### Alıntılanan metin

16.05.2023
Cumhurbaşkanlığı seçiminde bir sonuç alınamadı. Erdoğan da, Kılıçdaroğlu'da 14 Mayıs seçimi öncesi meydanları gezdiler.
Televizyon programlarına da katıldılar.
Erdoğan da, Kılıçdaroğlu da söyleyeceklerini söylediler.
Kılıçdaroğlu daha önceki seçimlerde olduğu gibi projeler açıkladı.
Erdoğan ise daha çok ülkenin güvenlik politikaları üzerinden bir kampanya yürüttü.
Biri halkın''refahı'' dedi.
Bir diğeri ise 'beka' sorunu üzerinden bir kampanya yürüttü.
Dünkü yazımın bir bölümünde ''Erdoğan, bu seçim sürecinde çok fazla bir şey söylememiş olmasına rağmen seçmenini yine de konsolide edebildi.'' şeklinde ifadem olmuştu.
Anlatmak istediğim buydu işte.
Söylenecek ne varsa söylendi yani.
Şimdi 28 Mayıs'a kadar sürecek yeni bir kampanya dönemini izleyeceğiz.
''Dünle beraber gitti, cancağızım, ne kadar söz varsa düne ait. Şimdi yeni şeyler söylemek lazım.'' dediği gibi Mevlana'nın, bir kısım seçmenin yani şeyler duymaya ihtiyacı var gibi.
Özellikle sandığa gitmeyen 8,5 milyon dolayındaki o seçmenin.
Kimdir bunlar?
Kimi ve neyi protesto etmiş olabilirler?
Üzerinde düşünülmesi gereken budur.
Özellikle CHP'nin bu seçmen kitlesini iyi analiz etmesi lazım diye düşünüyorum.
Onların oyuna daha çok ihtiyaç duyan CHP'dir zira.
Sandığa gitmeyen seçmenin başka türlü sebepleri de olabilir belki ama kampanyalarda söylenenlere inanmış olsalardı, sandığa gitmekte tereddütleri de olmazdı.
Protestocu 8,5 milyon seçmenin en az 7 milyonu ikna edilebilir.
1,5 milyon dolayındaki geçersiz oyla birlikte 3 milyon dolayında da Oğan ve İnce'ye gitmiş oy var.
Bu da demek oluyor ki; 13 milyon dolayında oy, gidecek bir yer arıyor.
O oylara kim talip?

### Veri kümesinden kesit
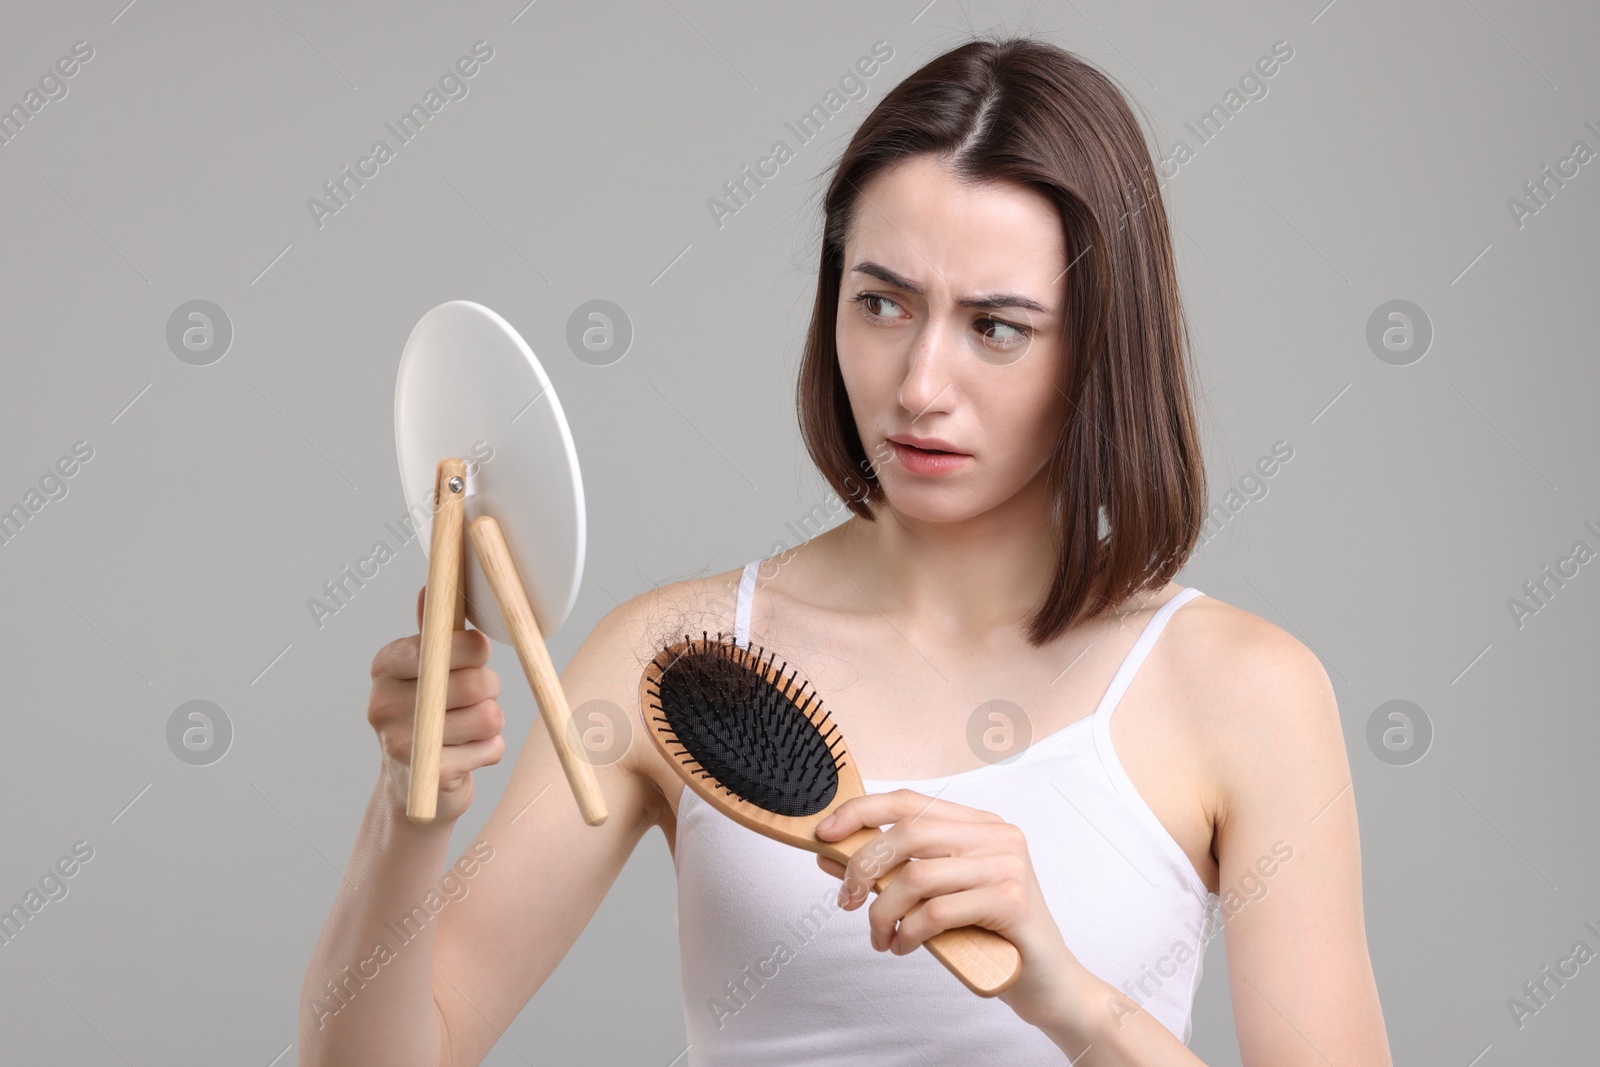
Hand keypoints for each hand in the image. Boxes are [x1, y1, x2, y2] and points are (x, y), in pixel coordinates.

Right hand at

### Hedefiniz
Cumhurbaşkanlığı seçimini ele alan yukarıdaki köşe yazısını son cümlesinden sonra sürdürün.

### Alıştırma çıktısı
Daha doğrusu bu oylara kimin daha çok ihtiyacı var?
Sorusunun cevabı sanırım CHP'dir.
Neden böyle söylüyorum.
AK Parti seçmenin kararlı olduğuna inandım her zaman.
AK Parti'ye oy vermiş seçmenim tamamına yakını yine sandığa gidip, liderini seçmeye çalışacaktır.
Ve fakat.
Erdoğan'a vermek istememiş, Kılıçdaroğlu'na da oy verme konusunda tereddüt yaşamış ve bu nedenle ya sandığa gitmemiş, ya da Sinan Oğan ve Muharrem İnce'ye oy vermiş olanlar var ki, işte onlara yeni şeyler söylemek lazım galiba.
14 Mayıs günü oyunu kullananlar zaten kararını çoktan vermişti.
İlk tur seçimini Erdoğan önde tamamladı.
Parlamento aritmetiği de onun lehine.
28 Mayıs seçimine de avantajlı olan da Erdoğan'dır.
Ve fakat.
Recep Tayyip Erdoğan 1994 yerel seçimlerinin yanı sıra, 2002 yılından bu yana katıldığı genel seçimlerde ilk defa kazanamadı.
''Yenildi de'' diyemeyiz ancak, bu seçimi kazanamadığı da bir gerçek artık.
AK Parti seçmeninde o korkunun ilk defa oluşma ihtimaline karşın, muhalefetin seçmeninde de ''Yenebiliriz'' inancının oluştuğunu da düşünüyorum.
Adaylardan Kemal Kılıçdaroğlu, kendisini zor bir süreç beklediğini biliyor olmalı.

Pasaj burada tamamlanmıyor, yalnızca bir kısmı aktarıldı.